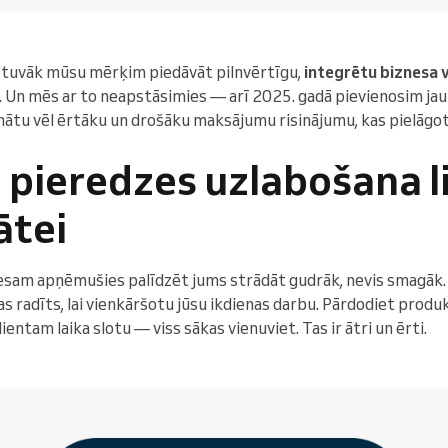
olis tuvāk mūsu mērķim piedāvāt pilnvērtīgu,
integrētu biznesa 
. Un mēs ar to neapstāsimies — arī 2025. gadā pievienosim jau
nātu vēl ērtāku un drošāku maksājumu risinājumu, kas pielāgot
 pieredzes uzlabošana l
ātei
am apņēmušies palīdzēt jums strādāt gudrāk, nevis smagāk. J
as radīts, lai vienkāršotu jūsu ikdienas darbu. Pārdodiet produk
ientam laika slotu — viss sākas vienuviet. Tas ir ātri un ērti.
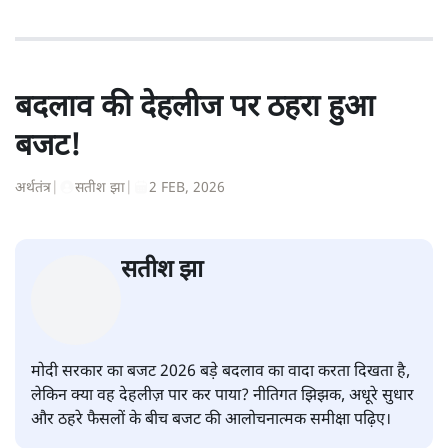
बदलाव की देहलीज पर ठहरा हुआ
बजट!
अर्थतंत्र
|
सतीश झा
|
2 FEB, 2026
------------------------------------------------------------------------
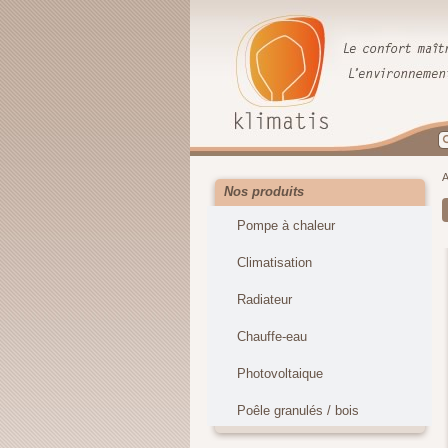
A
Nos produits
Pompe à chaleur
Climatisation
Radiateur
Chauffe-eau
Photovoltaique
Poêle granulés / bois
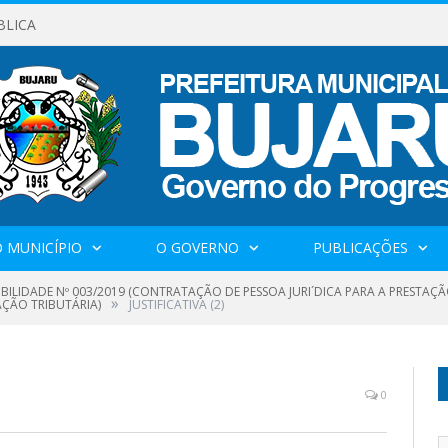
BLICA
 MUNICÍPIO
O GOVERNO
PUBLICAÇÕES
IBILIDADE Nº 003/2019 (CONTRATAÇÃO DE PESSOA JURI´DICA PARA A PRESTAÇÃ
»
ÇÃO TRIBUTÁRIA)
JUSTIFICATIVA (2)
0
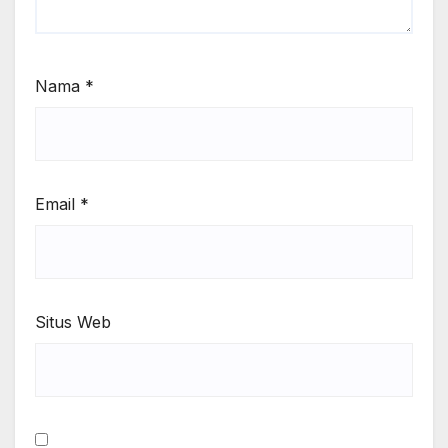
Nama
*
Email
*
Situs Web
------------------------------------------------------------------------
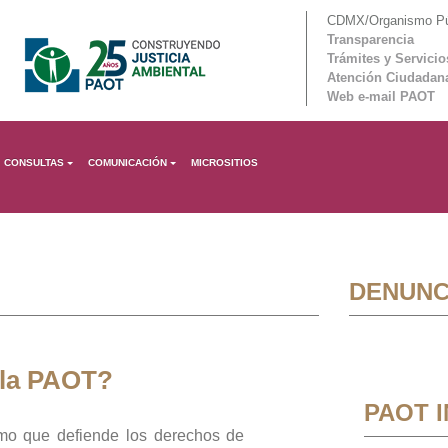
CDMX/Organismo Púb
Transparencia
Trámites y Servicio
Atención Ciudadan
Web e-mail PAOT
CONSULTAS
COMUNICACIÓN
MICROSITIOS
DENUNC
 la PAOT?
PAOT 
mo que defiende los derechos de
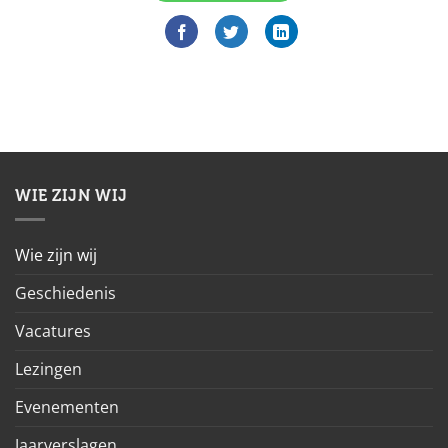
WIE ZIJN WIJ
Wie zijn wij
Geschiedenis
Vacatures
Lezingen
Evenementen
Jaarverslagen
------------------------------------------------------------------------
Reproduce, character for character, everything in the material from the line containing "olis tuvāk mūsu" down to the line containing "ientam laika slotu", including both of those lines.

olis tuvāk mūsu mērķim piedāvāt pilnvērtīgu,
integrētu biznesa 
. Un mēs ar to neapstāsimies — arī 2025. gadā pievienosim jau
nātu vēl ērtāku un drošāku maksājumu risinājumu, kas pielāgot
 pieredzes uzlabošana l
ātei
am apņēmušies palīdzēt jums strādāt gudrāk, nevis smagāk. J
as radīts, lai vienkāršotu jūsu ikdienas darbu. Pārdodiet produk
ientam laika slotu — viss sākas vienuviet. Tas ir ātri un ērti.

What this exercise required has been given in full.